European spacecraft Rosetta has become the first-ever to catch up with a comet - a landmark stage in a decade-long space mission that scientists hope will help unlock some of the secrets of the solar system.
Rosetta, launched by the European Space Agency (ESA) in 2004, will accompany comet 67P/Churyumov-Gerasimenko on its trip around the sun and land a probe on it later this year in an unprecedented manoeuvre.
Scientists are now on a tight schedule to learn enough about the comet using data from Rosetta to safely land the spacecraft's probe on it in November.
"We know what the comet's shape is. But we haven't really measured its gravity, we don't know yet where the centre of mass is," Rosetta Flight Director Andrea Accomazzo said ahead of the rendezvous.

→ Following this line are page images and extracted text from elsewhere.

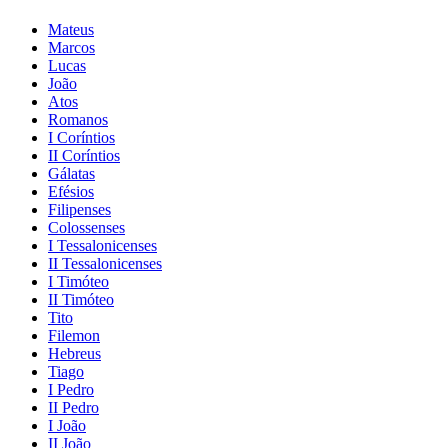
Mateus
Marcos
Lucas
João
Atos
Romanos
I Coríntios
II Coríntios
Gálatas
Efésios
Filipenses
Colossenses
I Tessalonicenses
II Tessalonicenses
I Timóteo
II Timóteo
Tito
Filemon
Hebreus
Tiago
I Pedro
II Pedro
I João
II João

As it neared 67P/Churyumov-Gerasimenko this year, Rosetta took pictures revealing that it is not shaped, as had been assumed, like a rugby ball, but rather comprises two segments connected by a neck, giving it an asymmetrical shape that has been likened to a duck.
Scientists hope data the probe gathers on the surface of the comet will allow them to peek into a kind of astronomical time capsule that has preserved for millions of years clues about what the world looked like when our solar system was born.
It has taken Rosetta 10 years, five months and four days to reach the comet, a roughly 3 x 5 km rock discovered in 1969. On its way, the spacecraft circled the sun on a widening spiral course, swinging past Earth and Mars to pick up speed and adjust its trajectory.
The mission performs several historical firsts, including the first time a spacecraft orbits a comet rather than just whizzing past to snap some fly-by pictures, and the first time a probe has landed on a comet.
Because the trip is so long and took Rosetta so far from the sun's solar rays, the spacecraft was put in a deep sleep for 31 months and woken up earlier this year.
There is little flexibility in Rosetta's schedule this year. The comet is still hurtling toward the inner Solar System at almost 55,000 km per hour, and the closer it gets to the sun the more active it will become, emitting gases that can make it difficult to predict the trajectory of Rosetta and its probe.
"We have a lot of time pressure to produce engineering models of a world that we don't know yet," said Accomazzo, based at the ESA's satellite operations in the German town of Darmstadt, south of Frankfurt, who has been working on the Rosetta mission since 1997.